- _ЗАДАНИЯ_:
1 > Верните без изменений часть фрагмента о московском пожаре: всё от слов «Естественным образом к» вниз до слов «и на Востоке.» включительно.
2 > Определите, соответствуют ли фрагменту о московском пожаре следующие утверждения: (a) Ростопчин ушёл в отставку в 1814 году; (b) версия о том, что Москву сожгли сами москвичи, предназначалась для иностранцев; (c) Ростопчин был вынужден покинуть Россию на пять лет. На каждое ответьте «да» или «нет» и приведите точную цитату из фрагмента, на которой основан ответ.

- _ЦИТИРУЕМЫЙ ФРАГМЕНТ_:
------------
Русские эмигранты и их потомки. Истории успеха (Арье) - страница 56

Естественным образом к московскому пожару привязалась большая политика, поэтому с позволения властей распространялись две версии уничтожения города. Первая, рассчитанная на иностранцев, заключалась в том, что французы во главе с варваром-Бонапартом опустошили древнюю столицу огнём и мечом по примеру средневековых захватчиков. Эта версия выставляла Наполеона ограниченным дикарём и была встречена на ура в Европе, где многие откровенно презирали (и боялись) заносчивого выскочку. Вторая же версия, согласно которой Москва была сожжена самими москвичами из патриотических соображений, предназначалась для подданных Российской империи. Тем не менее слухи о настоящем организаторе поджога быстро распространились как на Западе, так и на Востоке.

Разумеется, Ростопчиным двигало не желание стать русским Геростратом, а оставить французов ни с чем и при этом – максимально деморализовать их. Ведь шла война! Современники понимали его стратегию, однако это не означало их благосклонного отношения к губернатору. Вскоре после окончания войны на первое место вышли совсем не патриотические настроения, а будничные меркантильные интересы; тут-то и оказалось, что по воле Ростопчина сгорела вовсе не Москва, а чьё-то конкретное имущество. Причём имущество далеко не последних в империи лиц. Пропавшие в пожаре роскошные усадьбы, поместья, квартиры с дорогой обстановкой могли стоить Ростопчину карьеры. В итоге так оно и случилось: в 1814 г. он уходит в отставку, а уже через год из-за нескрываемой враждебности двора на целых восемь лет вынужден покинуть Россию. В глазах неблагодарных современников его не спасло ни поражение Наполеона, ни то, что он самоотверженно сжёг свою собственную усадьбу Вороново.



Родители Софи де Сегюр – Ф.В. Ростопчин и Е.П. Ростопчина (портреты работы О.А. Кипренского)
------------
- _ИСХОДНЫЕ ДАННЫЕ_:
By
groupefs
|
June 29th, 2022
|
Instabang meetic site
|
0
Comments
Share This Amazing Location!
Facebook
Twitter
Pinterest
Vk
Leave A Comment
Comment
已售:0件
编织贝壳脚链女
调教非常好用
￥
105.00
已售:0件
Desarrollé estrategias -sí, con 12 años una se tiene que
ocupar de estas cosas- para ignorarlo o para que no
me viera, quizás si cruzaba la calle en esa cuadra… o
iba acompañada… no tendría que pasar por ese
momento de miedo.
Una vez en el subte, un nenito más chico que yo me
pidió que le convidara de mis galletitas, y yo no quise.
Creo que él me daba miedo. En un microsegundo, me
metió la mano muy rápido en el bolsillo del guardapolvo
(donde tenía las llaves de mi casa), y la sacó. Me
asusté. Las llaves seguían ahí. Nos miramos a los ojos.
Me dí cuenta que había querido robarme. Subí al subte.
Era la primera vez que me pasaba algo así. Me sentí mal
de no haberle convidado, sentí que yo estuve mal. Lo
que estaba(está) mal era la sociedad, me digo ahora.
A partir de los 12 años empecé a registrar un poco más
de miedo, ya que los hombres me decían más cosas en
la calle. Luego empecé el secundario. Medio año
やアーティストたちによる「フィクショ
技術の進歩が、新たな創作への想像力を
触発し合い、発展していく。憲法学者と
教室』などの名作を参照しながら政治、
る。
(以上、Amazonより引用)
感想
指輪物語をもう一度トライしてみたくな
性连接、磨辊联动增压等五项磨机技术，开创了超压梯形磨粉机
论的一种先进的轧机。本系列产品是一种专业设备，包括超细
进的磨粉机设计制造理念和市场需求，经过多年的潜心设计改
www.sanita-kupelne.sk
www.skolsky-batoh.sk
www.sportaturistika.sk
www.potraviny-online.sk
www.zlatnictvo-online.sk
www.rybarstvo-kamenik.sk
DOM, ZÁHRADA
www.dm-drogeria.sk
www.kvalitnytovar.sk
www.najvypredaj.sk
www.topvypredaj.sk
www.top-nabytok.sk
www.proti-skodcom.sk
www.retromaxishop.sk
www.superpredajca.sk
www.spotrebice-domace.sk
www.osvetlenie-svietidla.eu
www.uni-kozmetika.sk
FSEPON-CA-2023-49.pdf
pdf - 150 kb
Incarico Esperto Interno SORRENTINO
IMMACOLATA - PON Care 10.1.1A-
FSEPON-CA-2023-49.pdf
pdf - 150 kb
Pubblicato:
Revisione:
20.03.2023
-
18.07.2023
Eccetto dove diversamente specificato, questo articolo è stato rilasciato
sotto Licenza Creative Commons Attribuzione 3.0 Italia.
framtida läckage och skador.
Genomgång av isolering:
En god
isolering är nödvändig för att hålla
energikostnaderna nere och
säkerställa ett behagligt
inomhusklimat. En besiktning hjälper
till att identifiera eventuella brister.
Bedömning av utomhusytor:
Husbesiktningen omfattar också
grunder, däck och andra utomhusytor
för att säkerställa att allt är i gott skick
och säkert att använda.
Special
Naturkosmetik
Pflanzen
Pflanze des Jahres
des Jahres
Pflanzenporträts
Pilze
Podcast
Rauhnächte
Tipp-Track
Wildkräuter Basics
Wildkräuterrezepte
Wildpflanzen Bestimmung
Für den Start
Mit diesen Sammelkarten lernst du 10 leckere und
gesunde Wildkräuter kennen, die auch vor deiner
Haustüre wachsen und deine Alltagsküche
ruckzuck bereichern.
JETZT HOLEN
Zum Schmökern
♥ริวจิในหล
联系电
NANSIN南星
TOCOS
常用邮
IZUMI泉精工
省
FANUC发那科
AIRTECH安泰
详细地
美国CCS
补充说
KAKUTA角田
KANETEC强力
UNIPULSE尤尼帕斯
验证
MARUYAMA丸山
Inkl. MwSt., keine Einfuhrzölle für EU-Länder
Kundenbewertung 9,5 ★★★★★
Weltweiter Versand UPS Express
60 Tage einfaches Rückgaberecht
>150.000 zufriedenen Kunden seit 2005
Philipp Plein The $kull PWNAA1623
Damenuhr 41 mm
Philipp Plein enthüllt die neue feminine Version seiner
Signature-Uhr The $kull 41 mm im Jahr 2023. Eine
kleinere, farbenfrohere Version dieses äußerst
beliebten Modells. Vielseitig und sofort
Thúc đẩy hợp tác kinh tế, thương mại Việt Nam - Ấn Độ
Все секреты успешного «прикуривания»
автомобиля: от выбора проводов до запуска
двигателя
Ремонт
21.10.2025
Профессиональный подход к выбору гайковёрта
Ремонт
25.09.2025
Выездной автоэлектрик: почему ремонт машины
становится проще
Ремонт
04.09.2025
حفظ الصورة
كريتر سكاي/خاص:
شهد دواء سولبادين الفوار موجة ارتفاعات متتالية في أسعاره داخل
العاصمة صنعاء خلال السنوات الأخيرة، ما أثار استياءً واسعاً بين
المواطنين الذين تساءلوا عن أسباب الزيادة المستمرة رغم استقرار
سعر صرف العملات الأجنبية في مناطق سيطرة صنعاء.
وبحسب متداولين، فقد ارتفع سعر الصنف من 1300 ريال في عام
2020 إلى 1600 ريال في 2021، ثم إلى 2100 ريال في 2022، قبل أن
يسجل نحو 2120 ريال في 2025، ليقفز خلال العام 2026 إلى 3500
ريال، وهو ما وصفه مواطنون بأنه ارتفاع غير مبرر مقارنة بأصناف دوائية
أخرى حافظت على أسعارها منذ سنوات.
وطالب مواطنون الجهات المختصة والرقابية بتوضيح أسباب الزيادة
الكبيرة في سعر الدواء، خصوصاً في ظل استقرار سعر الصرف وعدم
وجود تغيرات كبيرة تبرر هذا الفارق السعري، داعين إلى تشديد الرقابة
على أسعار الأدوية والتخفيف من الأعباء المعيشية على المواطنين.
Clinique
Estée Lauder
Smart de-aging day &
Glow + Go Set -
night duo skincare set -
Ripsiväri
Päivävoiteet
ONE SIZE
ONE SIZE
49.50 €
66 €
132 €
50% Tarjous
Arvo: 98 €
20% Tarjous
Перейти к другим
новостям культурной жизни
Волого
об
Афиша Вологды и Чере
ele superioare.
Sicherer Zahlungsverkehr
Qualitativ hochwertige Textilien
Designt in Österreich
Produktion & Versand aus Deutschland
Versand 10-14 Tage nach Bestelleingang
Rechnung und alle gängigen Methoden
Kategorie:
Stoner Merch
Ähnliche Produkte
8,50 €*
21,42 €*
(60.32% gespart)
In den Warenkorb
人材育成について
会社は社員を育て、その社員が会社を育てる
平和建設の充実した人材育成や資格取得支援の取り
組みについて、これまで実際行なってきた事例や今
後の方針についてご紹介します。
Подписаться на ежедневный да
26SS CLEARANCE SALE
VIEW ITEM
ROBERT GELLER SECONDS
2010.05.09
------------
- _ОТВЕТЫ ПО ПОРЯДКУ_:
1 >
Естественным образом к московскому пожару привязалась большая политика, поэтому с позволения властей распространялись две версии уничтожения города. Первая, рассчитанная на иностранцев, заключалась в том, что французы во главе с варваром-Бонапартом опустошили древнюю столицу огнём и мечом по примеру средневековых захватчиков. Эта версия выставляла Наполеона ограниченным дикарём и была встречена на ура в Европе, где многие откровенно презирали (и боялись) заносчивого выскочку. Вторая же версия, согласно которой Москва была сожжена самими москвичами из патриотических соображений, предназначалась для подданных Российской империи. Тем не менее слухи о настоящем организаторе поджога быстро распространились как на Западе, так и на Востоке.

2 >
(a) Да: «в 1814 г. он уходит в отставку».
(b) Нет: «предназначалась для подданных Российской империи».
(c) Нет: «на целых восемь лет вынужден покинуть Россию».